_Exercise tasks:_
A: Can you transcribe the part of the text about Chinese family habits that opens with the words containing "18. They can" and closes with "the beef tendon!"?
B: Can you pick up the text about Chinese family habits after its last sentence and continue it?

Extract below:

17. They first love red, then gold.
18. They can fix any ailment you have from a head cold to broken limbs with their hands, a bit of tiger balm, and a bowl of hot murky, soup that tastes like something the Sherwood Forest would have excreted.





My husband is Chinese, and I have to agree that many of these are true. More so for my in-laws and people I know who immigrated as adults from China. Not so much for my husband, who is pretty Americanized. But he does appreciate good Chinese food. As do I. Pass the beef tendon!
You go, Elaine!
Royal Dansk Danish butter cookies. SO TRUE!!!
given the fact that the empty tins were the only toys i had to play with as a child. yes, i’m fishing for sympathy here
as for how to tell if someone is a Chinese male…
minimal facial and body hair. as if puberty never arrived
LMAO! This was some funny stuff! My family is not Chinese, but we did have lots of Danish cookies and I did play with the empty tins, Roger, but they were not my ONLY toy. So you do have my sympathy
My parents also save almost everything under the sun and it bothers me to no end. And yeah they save those damn twistie things.

End of Extract.
Material shown below:

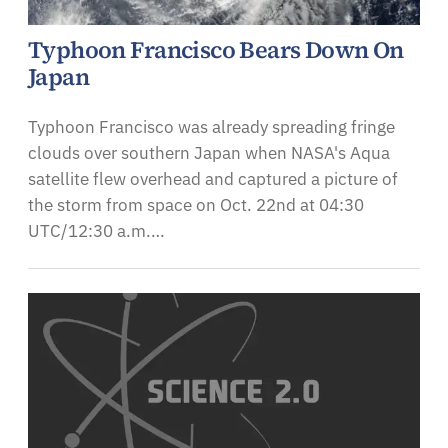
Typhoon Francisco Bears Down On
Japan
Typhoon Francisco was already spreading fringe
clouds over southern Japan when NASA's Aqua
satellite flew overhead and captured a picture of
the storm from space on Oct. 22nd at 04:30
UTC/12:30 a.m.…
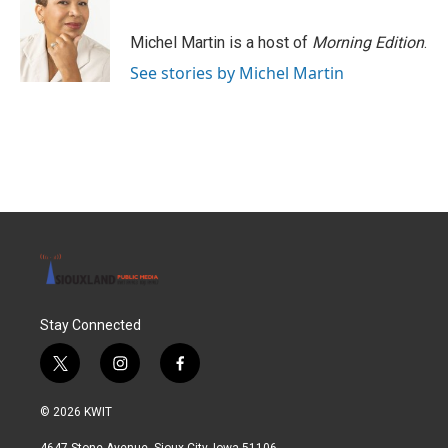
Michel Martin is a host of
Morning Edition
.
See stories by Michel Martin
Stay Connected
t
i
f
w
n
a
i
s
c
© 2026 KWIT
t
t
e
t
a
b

End of Material shown.

_Answers by task:_
A:
18. They can fix any ailment you have from a head cold to broken limbs with their hands, a bit of tiger balm, and a bowl of hot murky, soup that tastes like something the Sherwood Forest would have excreted.





My husband is Chinese, and I have to agree that many of these are true. More so for my in-laws and people I know who immigrated as adults from China. Not so much for my husband, who is pretty Americanized. But he does appreciate good Chinese food. As do I. Pass the beef tendon!

B:
Also I do feel that when I go to someone’s house for the first time I MUST get them something. Like yeah, some oranges or some other kind of fruit basket, a plant, a vase or something like that.
I do carry lots of stuff in my hand bag and often my friends are like, “what DON’T you have in that bag”?! loool
Holy crap! The Royal Dansk cookies! What is with that anyway? So universal. Brings back childhood memories of both eating the cookies, and yes, playing with the tins. Want a drum set? Here’s a Royal Dansk tin and a wooden spoon. Knock yourself out, kid. And #14 – I’ll never forget a trip to Seattle and getting dinner at 11:30pm in Chinatown. The restaurant was FULL of patrons and it was loud in there as though it were lunchtime. Crazy. This post is TRUTH.
Kudos on the post Elaine. You were spot-on with the Royal Dansk Danish butter cookies. You covered a majority of the stereotypes but unfortunately not all of them apply.
No In and Out joints on the East coast :[
And yes, bootlegs are the heart of Chinese business, but I wouldn’t trust knock-off electronics let alone a car… covered in lead paint. It’d go Ford Pinto starting up!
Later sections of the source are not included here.